Starke Sebastian, Zwanenburg Alexander, Leger Karoline, Zöphel Klaus, Kotzerke Jörg, Krause Mechthild, Baumann Michael, Troost Esther G C, Löck Steffen
Helmholtz-Zentrum Dresden-Rossendorf, Department of Information Services and Computing, 01328 Dresden, Germany.
OncoRay-National Center for Radiation Research in Oncology, Faculty of Medicine and University Hospital Carl Gustav Carus, Technische Universität Dresden, Helmholtz-Zentrum Dresden-Rossendorf, 01309 Dresden, Germany.
Cancers (Basel). 2023 Jan 21;15(3):673. doi: 10.3390/cancers15030673.

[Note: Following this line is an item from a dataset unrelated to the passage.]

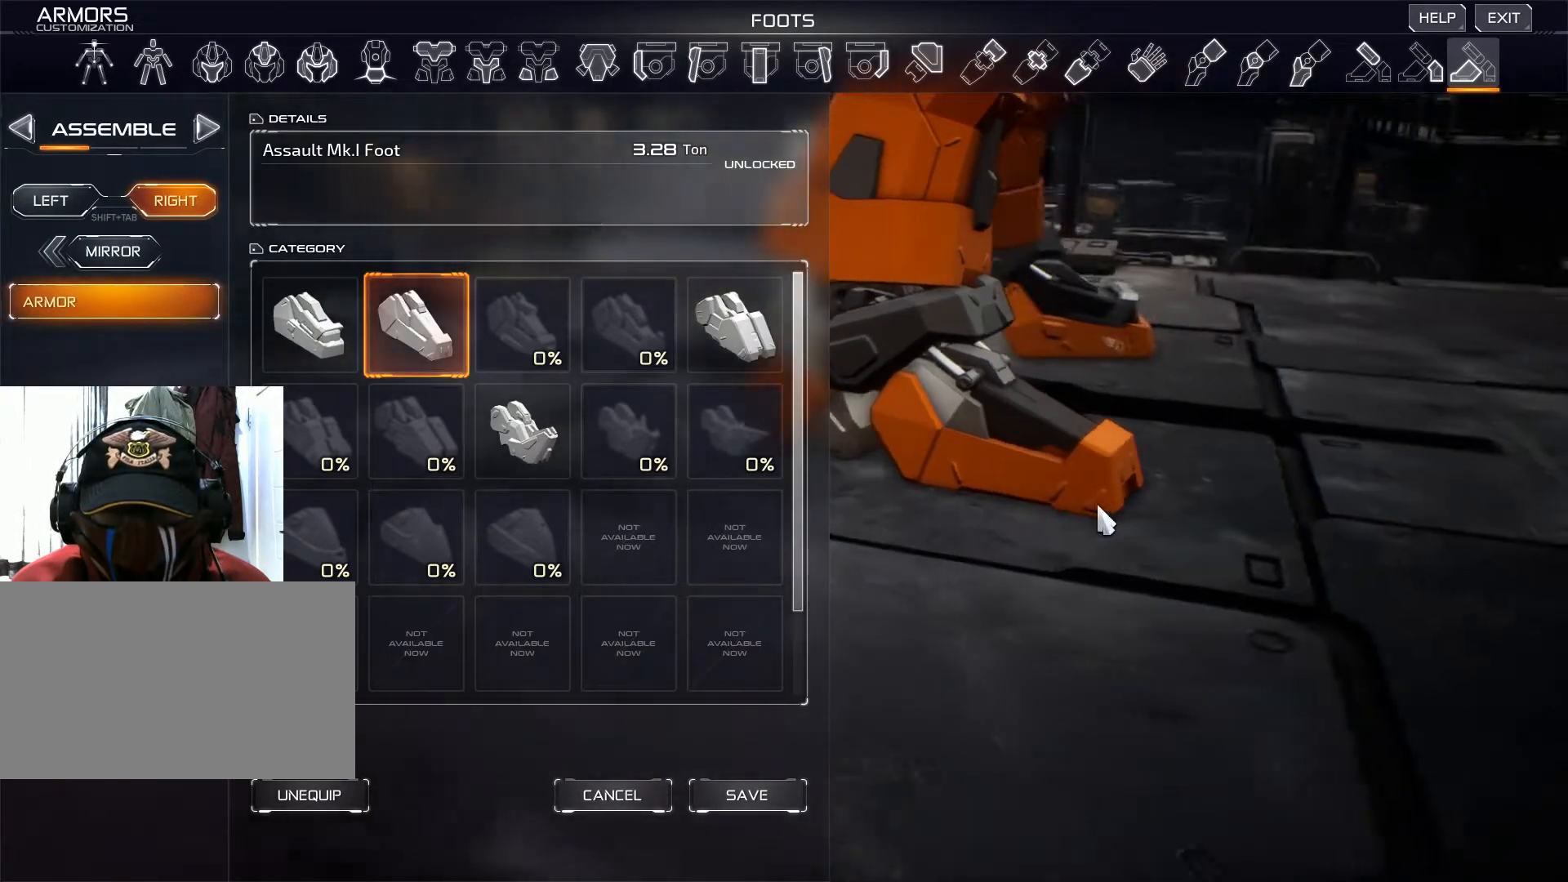
{"keys": [], "mouse": ["right"], "events": []}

Radiomics analysis provides a promising avenue towards the enabling of personalized radiotherapy. Most frequently, prognostic radiomics models are based on features extracted from medical images that are acquired before treatment. Here, we investigate whether combining data from multiple timepoints during treatment and from multiple imaging modalities can improve the predictive ability of radiomics models. We extracted radiomics features from computed tomography (CT) images acquired before treatment as well as two and three weeks after the start of radiochemotherapy for 55 patients with locally advanced head and neck squamous cell carcinoma (HNSCC). Additionally, we obtained features from FDG-PET images taken before treatment and three weeks after the start of therapy. Cox proportional hazards models were then built based on features of the different image modalities, treatment timepoints, and combinations thereof using two different feature selection methods in a five-fold cross-validation approach. Based on the cross-validation results, feature signatures were derived and their performance was independently validated. Discrimination regarding loco-regional control was assessed by the concordance index (C-index) and log-rank tests were performed to assess risk stratification. The best prognostic performance was obtained for timepoints during treatment for all modalities. Overall, CT was the best discriminating modality with an independent validation C-index of 0.78 for week two and weeks two and three combined. However, none of these models achieved statistically significant patient stratification. Models based on FDG-PET features from week three provided both satisfactory discrimination (C-index = 0.61 and 0.64) and statistically significant stratification (p=0.044 and p<0.001), but produced highly imbalanced risk groups. After independent validation on larger datasets, the value of (multimodal) radiomics models combining several imaging timepoints should be prospectively assessed for personalized treatment strategies.
放射组学分析为实现个性化放疗提供了一条很有前景的途径。最常见的情况是,预后放射组学模型基于从治疗前获取的医学图像中提取的特征。在此,我们研究在治疗期间多个时间点以及多种成像模态的数据相结合是否能提高放射组学模型的预测能力。我们从55例局部晚期头颈部鳞状细胞癌(HNSCC)患者治疗前以及放化疗开始后两周和三周获取的计算机断层扫描(CT)图像中提取了放射组学特征。此外,我们还从治疗前和治疗开始后三周获取的FDG - PET图像中提取了特征。然后,使用两种不同的特征选择方法,通过五折交叉验证方法,基于不同图像模态、治疗时间点及其组合的特征构建Cox比例风险模型。根据交叉验证结果,得出特征签名并对其性能进行独立验证。通过一致性指数(C指数)评估局部区域控制的辨别能力,并进行对数秩检验以评估风险分层。所有模态在治疗期间的时间点获得了最佳的预后性能。总体而言,CT是最佳辨别模态,在独立验证中,第二周以及第二周和第三周组合的C指数为0.78。然而,这些模型均未实现具有统计学意义的患者分层。基于第三周FDG - PET特征的模型既提供了令人满意的辨别能力(C指数分别为0.61和0.64),又实现了具有统计学意义的分层(p = 0.044和p < 0.001),但产生了高度不平衡的风险组。在更大数据集上进行独立验证后,应前瞻性评估结合多个成像时间点的(多模态)放射组学模型在个性化治疗策略中的价值。